* Aim of the task *
Count the lines in the data below that contain the string "Suplente", and reply with only that number.

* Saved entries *
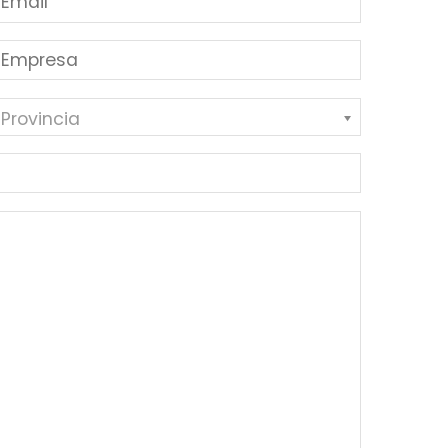
 Provincia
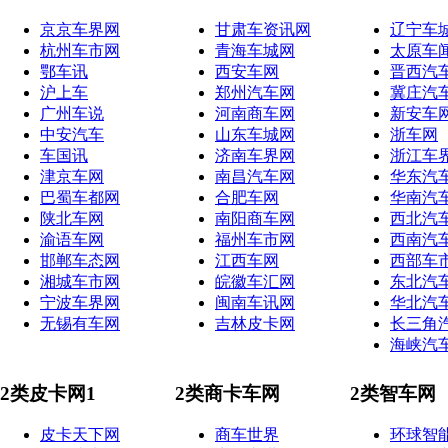
京京车界网
甘肃车资讯网
辽宁车
杭州车市网
青海车城网
太原车
鄂车讯
西安车网
晋西汽
沪上车
郑州汽车网
冀庄汽
广州车说
河南商车网
新安车
中安汽车
山东车城网
浙车网
车国讯
济南车界网
浙江车
津京车网
南昌汽车网
华东汽
巴蜀车都网
合肥车网
华南汽
陕北车网
南阳商车网
西北汽
渝语车网
福州车市网
西南汽
邯郸车态网
江西车网
西部车
湘城车市网
皖徽车汇网
东北汽
宁波车界网
闽南车讯网
华北汽
无锡有车网
吉林皮卡网
长三角
海峡汽
2类皮卡网1
2类商卡车网
2类智车网
皮卡天下网
商车世界
环球智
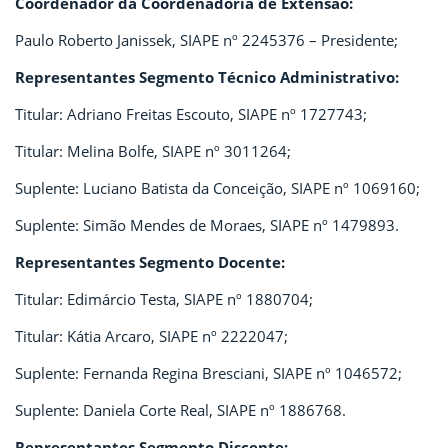
Coordenador da Coordenadoria de Extensão:
Paulo Roberto Janissek, SIAPE nº 2245376 – Presidente;
Representantes Segmento Técnico Administrativo:
Titular: Adriano Freitas Escouto, SIAPE nº 1727743;
Titular: Melina Bolfe, SIAPE nº 3011264;
Suplente: Luciano Batista da Conceição, SIAPE nº 1069160;
Suplente: Simão Mendes de Moraes, SIAPE nº 1479893.
Representantes Segmento Docente:
Titular: Edimárcio Testa, SIAPE nº 1880704;
Titular: Kátia Arcaro, SIAPE nº 2222047;
Suplente: Fernanda Regina Bresciani, SIAPE nº 1046572;
Suplente: Daniela Corte Real, SIAPE nº 1886768.
Representantes Segmento Discente:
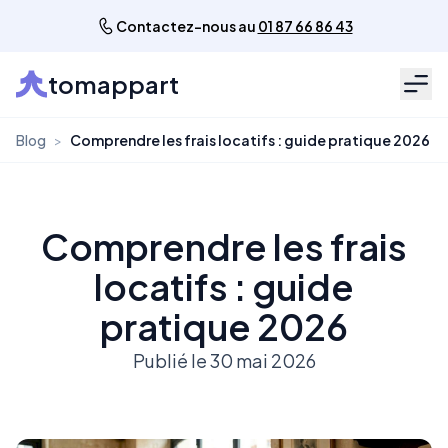
Contactez-nous au
01 87 66 86 43
tomappart
Men
Blog
>
Comprendre les frais locatifs : guide pratique 2026
Comprendre les frais
locatifs : guide
pratique 2026
Publié le 30 mai 2026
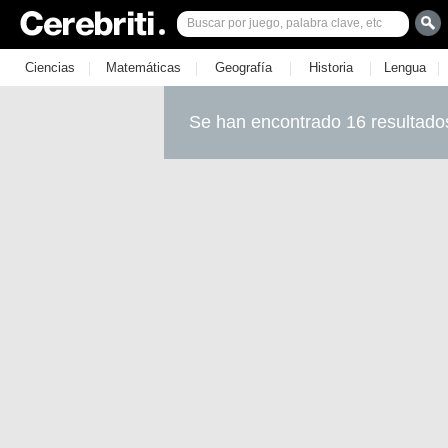
|
|
|
|
|
Ciencias
Matemáticas
Geografía
Historia
Lengua
Se han encontrado 16 resultado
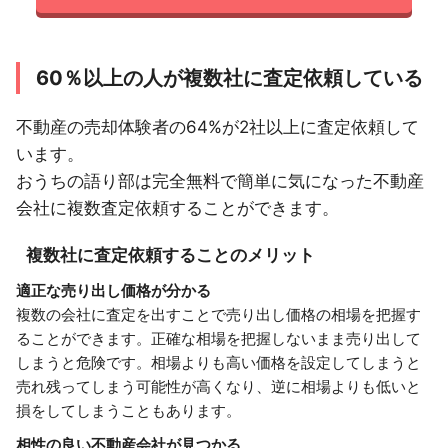
60％以上の人が複数社に査定依頼している
不動産の売却体験者の64%が2社以上に査定依頼して
います。
おうちの語り部は完全無料で簡単に気になった不動産
会社に複数査定依頼することができます。
複数社に査定依頼することのメリット
適正な売り出し価格が分かる
複数の会社に査定を出すことで売り出し価格の相場を把握す
ることができます。正確な相場を把握しないまま売り出して
しまうと危険です。相場よりも高い価格を設定してしまうと
売れ残ってしまう可能性が高くなり、逆に相場よりも低いと
損をしてしまうこともあります。
相性の良い不動産会社が見つかる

* Task result *
4